AFEX, which serves over 450,000 farmers, currently operates over 200 warehouses in Nigeria, Kenya, and Uganda. FarmingFarmersFarms gathered that the investment is expected to support structural improvements in Africa’s agricultural industry, which is believed, will significantly benefit smallholder farmers and lead to improvements in food security. The Chief Executive Officer of BII, Nick O’Donohoe, while speaking at the signing of BII and AFEX’s new partnership in Lagos, said that the World Bank estimates that Africa’s food import bill had reached US$30 billion in recent decades.
“This is why we need to back technology-driven companies like AFEX because they help reduce that import cost by supporting smallholder farmers to increase local food production, while also boosting their incomes. BII’s investment will be used to build 20 modern warehouses in strategic locations in Nigeria, Kenya, and Uganda. Its capital will also scale warehouse technology and next-generation software that captures post-harvest pricing. Smart storage solutions have the potential to preserve the lifespan of harvested crops, and so increase the volume of food available. The additional warehouses will provide 230,000 MT of storage capacity, enabling up to 200,000 more farmers to access low-cost storage and maximise sales from crop harvests, potentially helping increase farmer incomes by more than 200 per cent”, O’Donohoe said.
He added that supporting smallholder farmers to achieve a fair wage is vital to ensure they remain in operation, producing more and higher quality crops for local consumption. The AFEX Group Chief Executive Officer, Ayodeji Balogun while speaking said, “the investment from British International Investment is a landmark moment in our mission to revolutionise agriculture and elevate food security across Africa.
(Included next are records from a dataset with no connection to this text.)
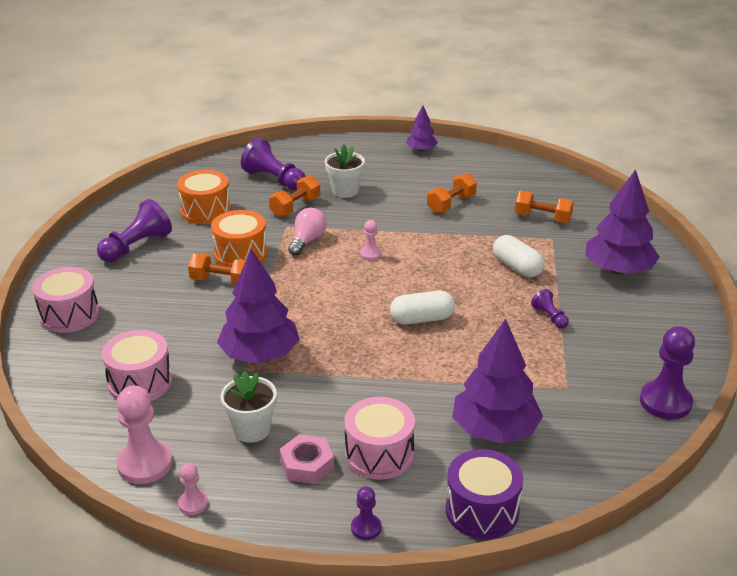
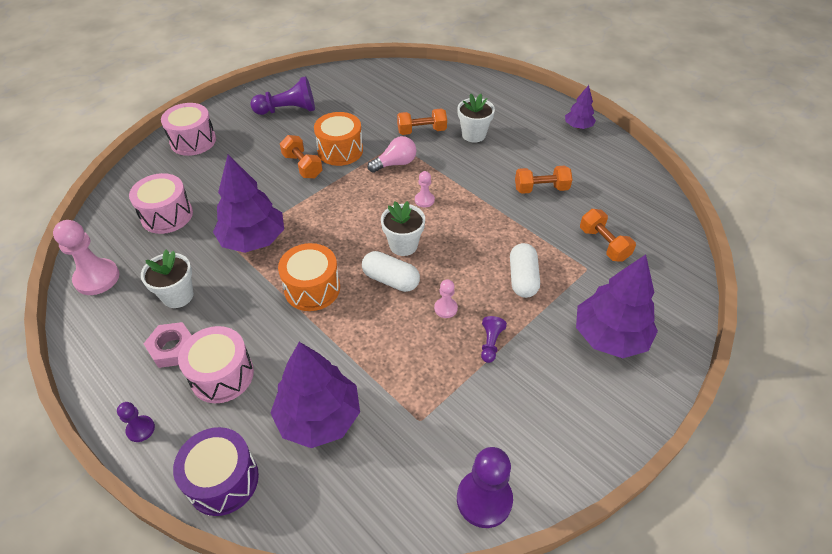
camera: 40 degrees right, 15 degrees up
(193, 503) = (82, 327): pink pawn -> pink pawn (445, 308)
(206, 211) = (361, 104): orange drum -> orange drum (312, 288)
(274, 179) = (435, 100): purple pawn -> none
(398, 292) = (403, 245): none -> white flower pot

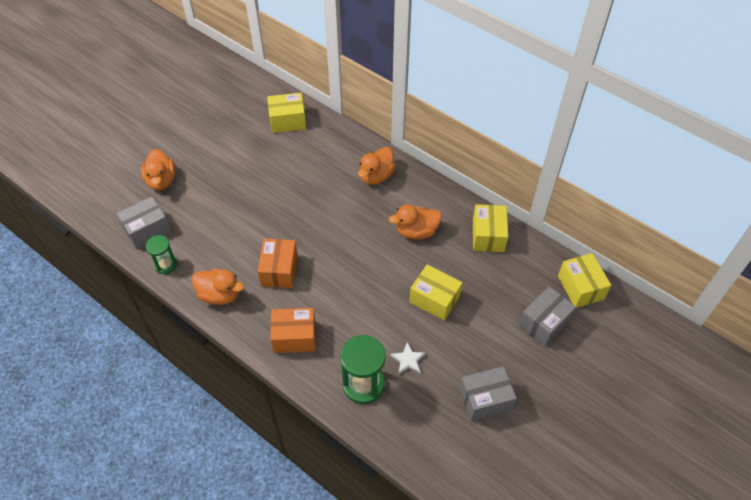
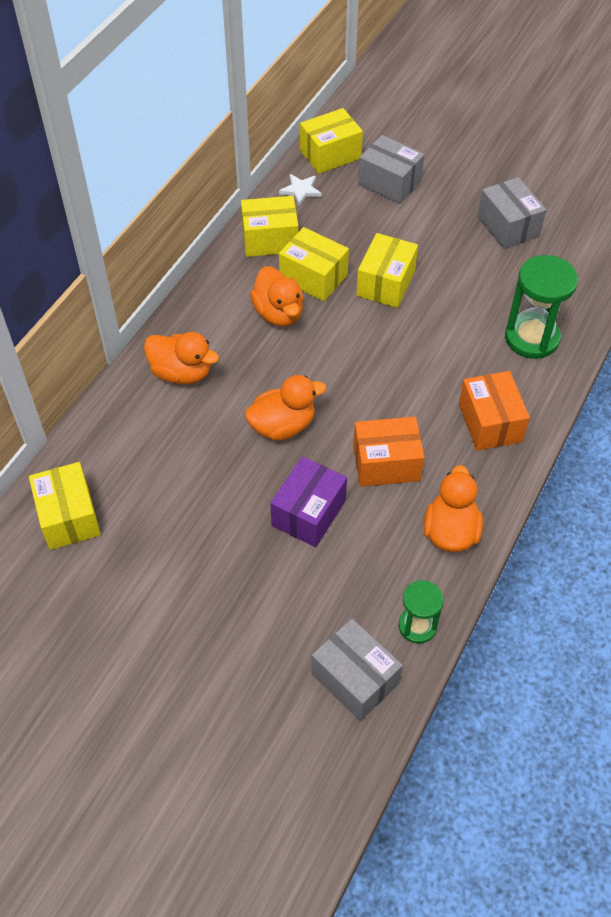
camera: 100 degrees left, 0 degrees up
(161, 180) = (238, 691): orange duck -> orange duck (282, 426)
(256, 225) = (309, 513): none -> purple box
(408, 360) = (482, 299): white star -> white star (301, 190)
(447, 256) = (313, 277): none -> yellow box

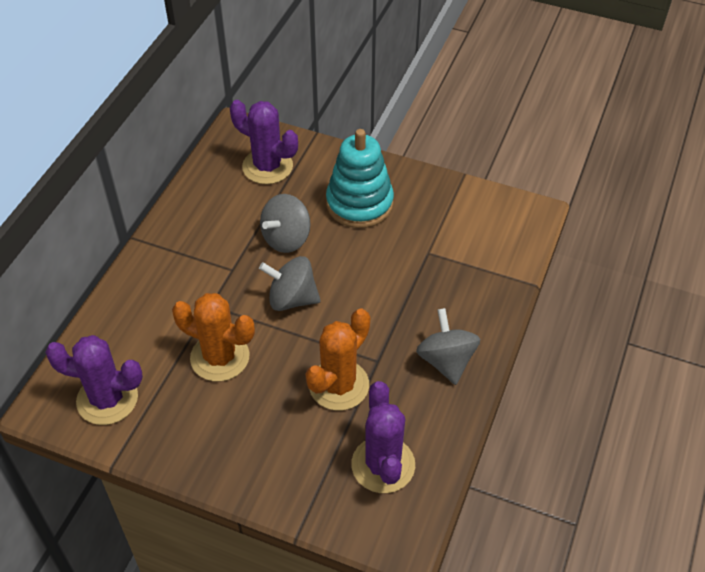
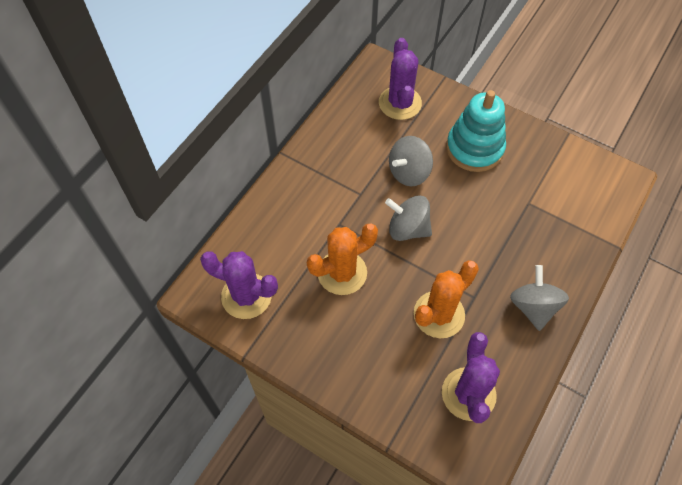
camera: 10 degrees right, 10 degrees up
(220, 357) = (342, 273): orange cactus -> orange cactus turned 60 degrees counterclockwise
(267, 166) = (400, 103): purple cactus -> purple cactus turned 45 degrees clockwise

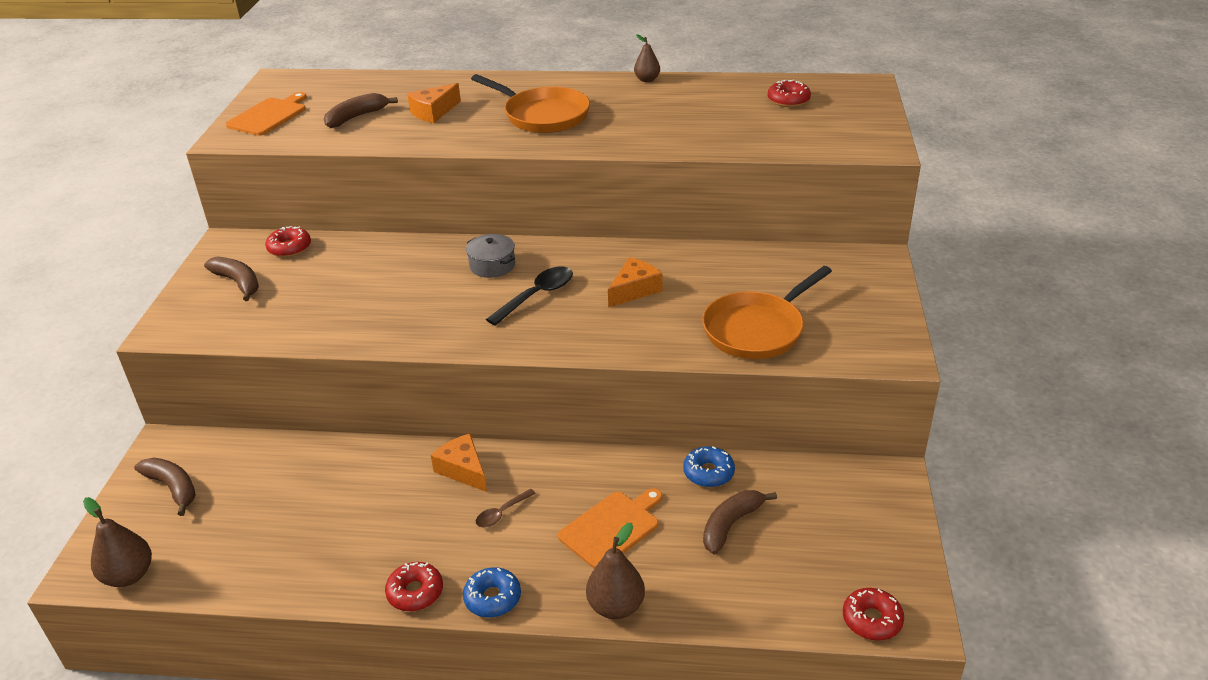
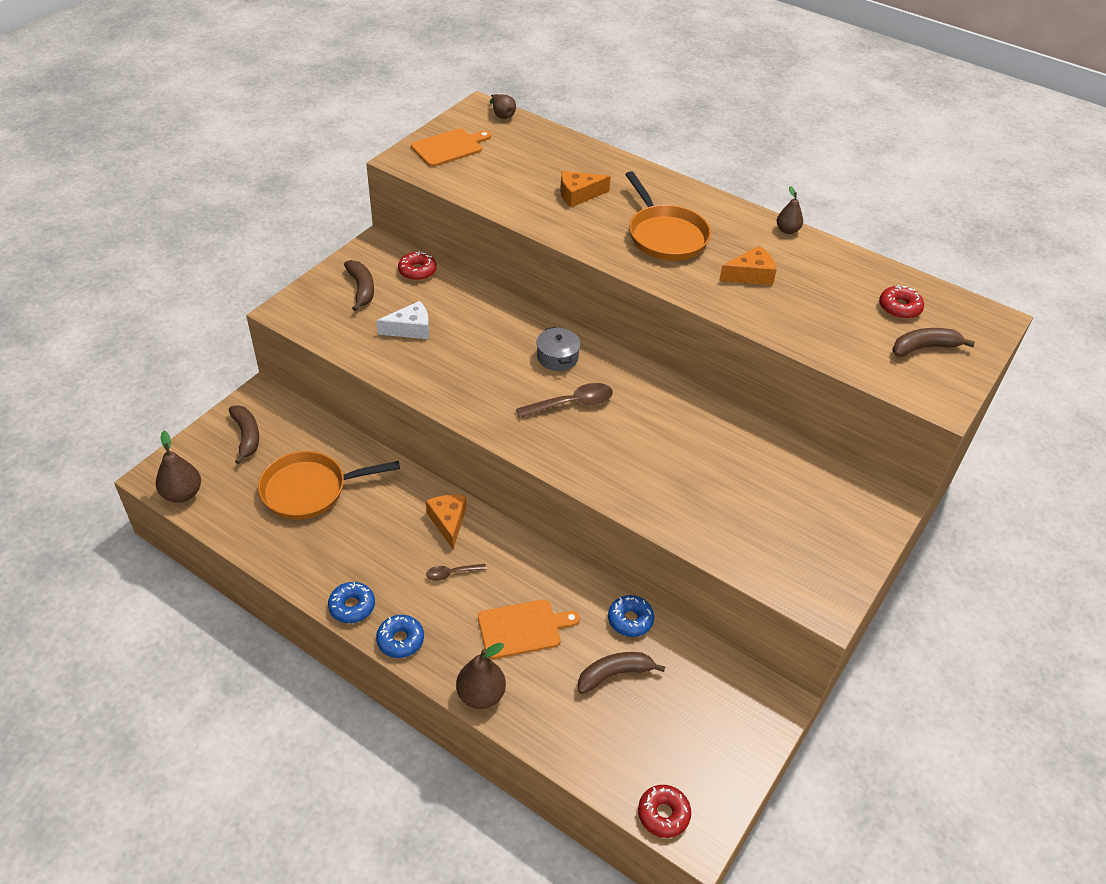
camera: 25 degrees right, 10 degrees up
(304, 78) = (502, 115): none -> brown pear
(320, 296) = (410, 329): none -> white cheese
(356, 117) = (514, 176): brown banana -> brown banana (924, 347)
(415, 592) = (352, 606): red donut -> blue donut
(537, 296) = (572, 403): black spoon -> brown spoon
(634, 290) = (653, 434): orange cheese -> orange cheese (750, 275)
(757, 329) = (726, 521): orange pan -> orange pan (310, 489)

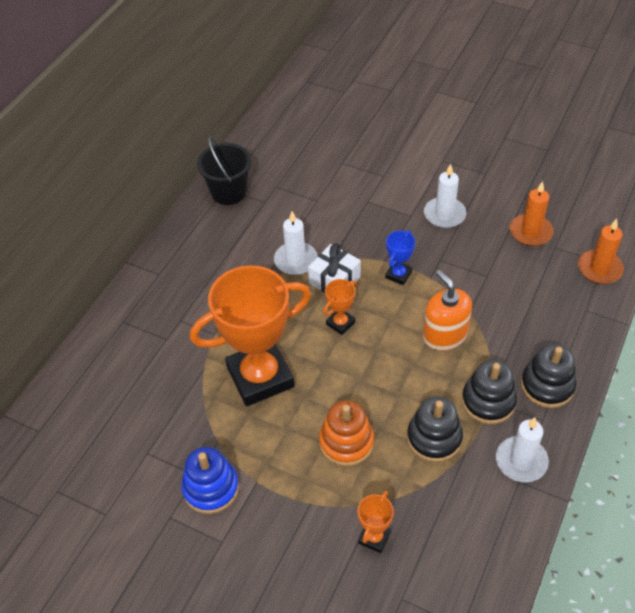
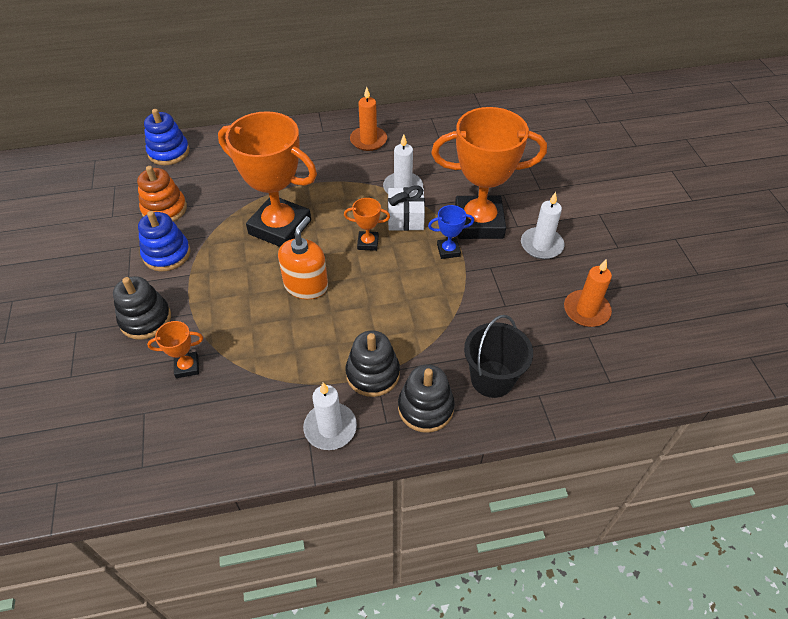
camera: 50 degrees right, 0 degrees up
(54, 416) = (169, 152): none -> blue stacking toy
(228, 192) = (429, 121): black bucket -> black bucket (492, 379)
(346, 442) = (260, 305): orange stacking toy -> orange stacking toy (164, 209)
(385, 236) = (479, 222): none -> orange trophy
(434, 438) = (306, 356): black stacking toy -> black stacking toy (145, 319)
(445, 335) = (415, 310): orange soap dispenser -> orange soap dispenser (306, 285)
(599, 269) = (598, 382): orange candle -> orange candle (368, 140)

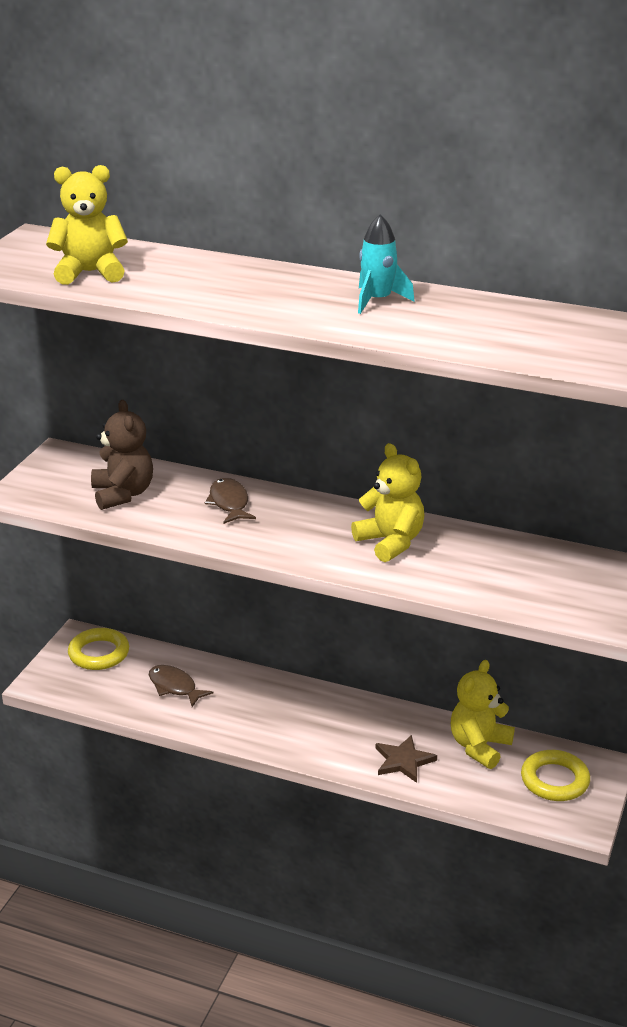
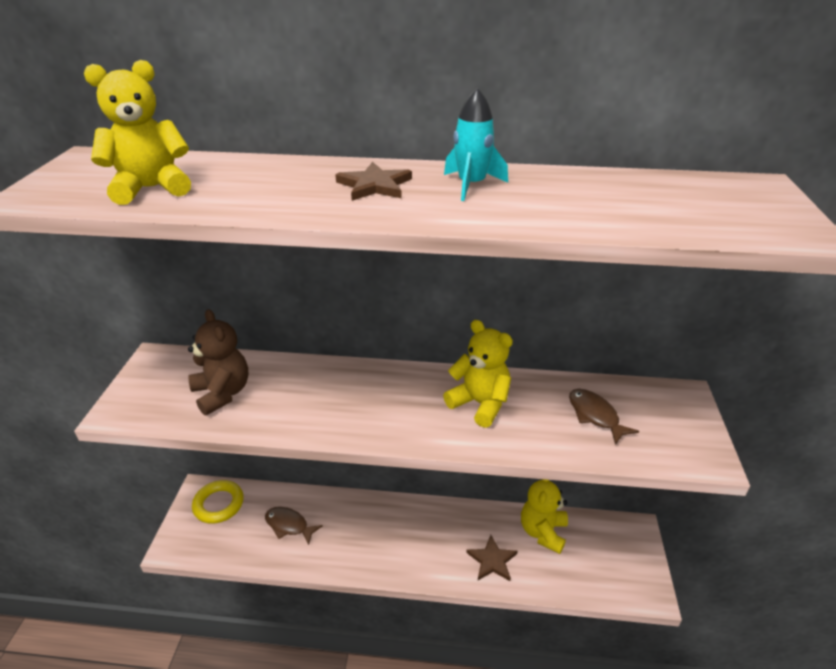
camera: 15 degrees left, 5 degrees up
(229, 503) = (323, 386): brown fish -> brown fish (595, 415)
(288, 291) = (374, 185): none -> brown star
(554, 780) = (610, 552): yellow ring -> none

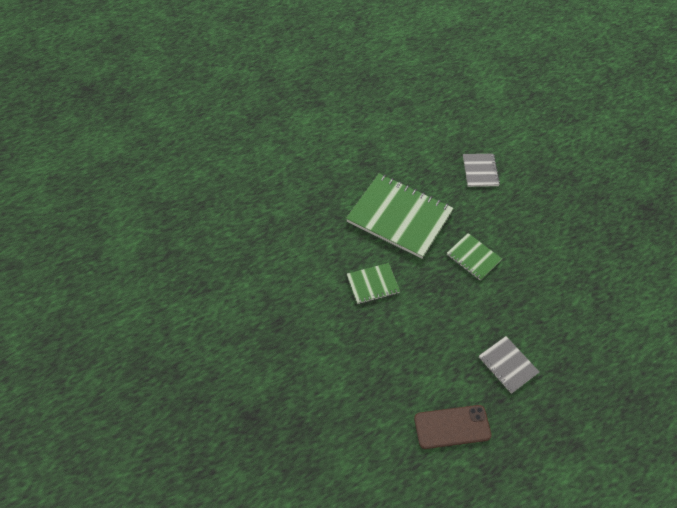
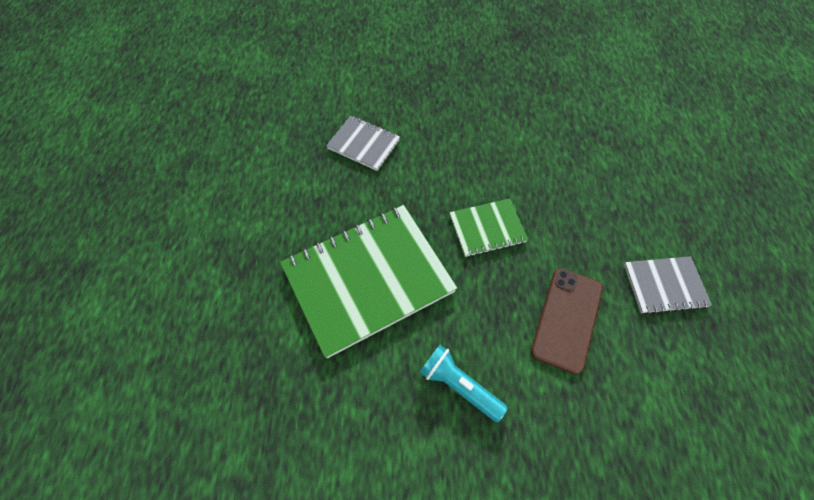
camera: 60 degrees left, 5 degrees up
(373, 284) = (459, 385): green notebook -> turquoise flashlight
(452, 427) = (738, 413): brown phone -> brown phone (567, 319)

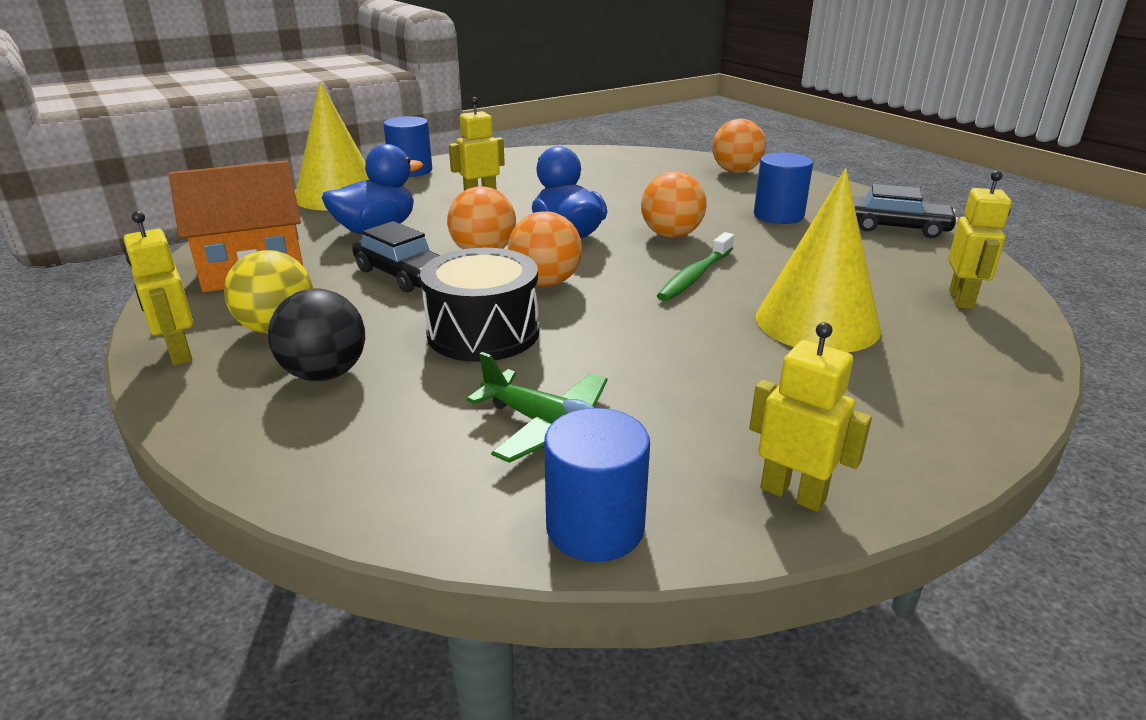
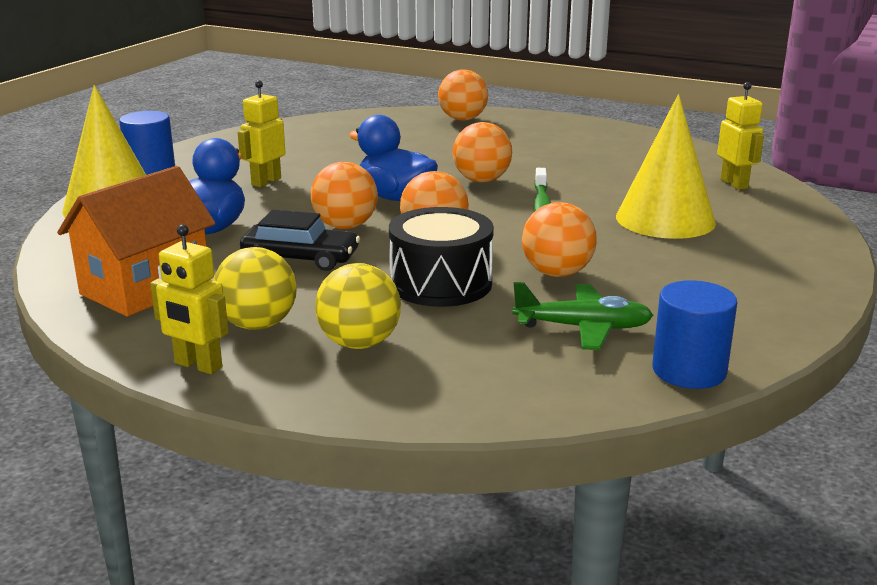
camera: 30 degrees left, 5 degrees down
(325, 374) = (359, 343): black ball -> yellow ball
(611, 354) = (557, 273): none -> orange ball
(778, 215) = (543, 149): blue cylinder -> none
(793, 494) = (773, 319): yellow robot -> none
(897, 227) = (637, 142): black car -> none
By directing fresh capital towards the development of technologically-advanced warehouses and critical facilities, we are significantly enhancing market access and income potential for smallholder farmers. “In alignment with United Nations Sustainable Development Goals, our mission is to enable Africa to feed itself efficiently and sustainably. Today’s investment doesn’t just propel AFEX’s growth, it forges a more secure and prosperous future for an entire continent”.
According to him, agriculture in Nigeria, Kenya and Uganda accounts for a quarter of Gross Domestic Product and employs 70 per cent of their populations – 80 per cent are smallholder and subsistence farmers. “Currently, farmers face a difficult financial outlook due to macroeconomic uncertainty, limited market access, and poor reliability of sales from crop harvests. Yields have fallen, and farmers’ incomes are increasingly affected by price hikes of agricultural inputs and extreme weather events. He added that BII’s capital will also be used to develop a soybean processing plant in Ibadan, Oyo State, the third-largest city by population in Nigeria, and a drying facility in Uganda, stressing that the construction of the storage facilities and soy processing facilities will generate over 700 temporary jobs and more than 80 permanent roles.
The British Deputy High Commissioner in Lagos, Jonny Baxter, said he is proud of British International Investment’s support, which will enhance agricultural productivity and boost food security in Nigeria. “The agriculture sector stands as a vital pillar to Nigeria’s economy, playing a significant role in job creation and investment potential. The UK provided early-stage funding to AFEX, and I am delighted to see the company grow with such success. We look forward to continuing to support Nigeria’s agriculture sector and the opportunities this provides for its economic growth”.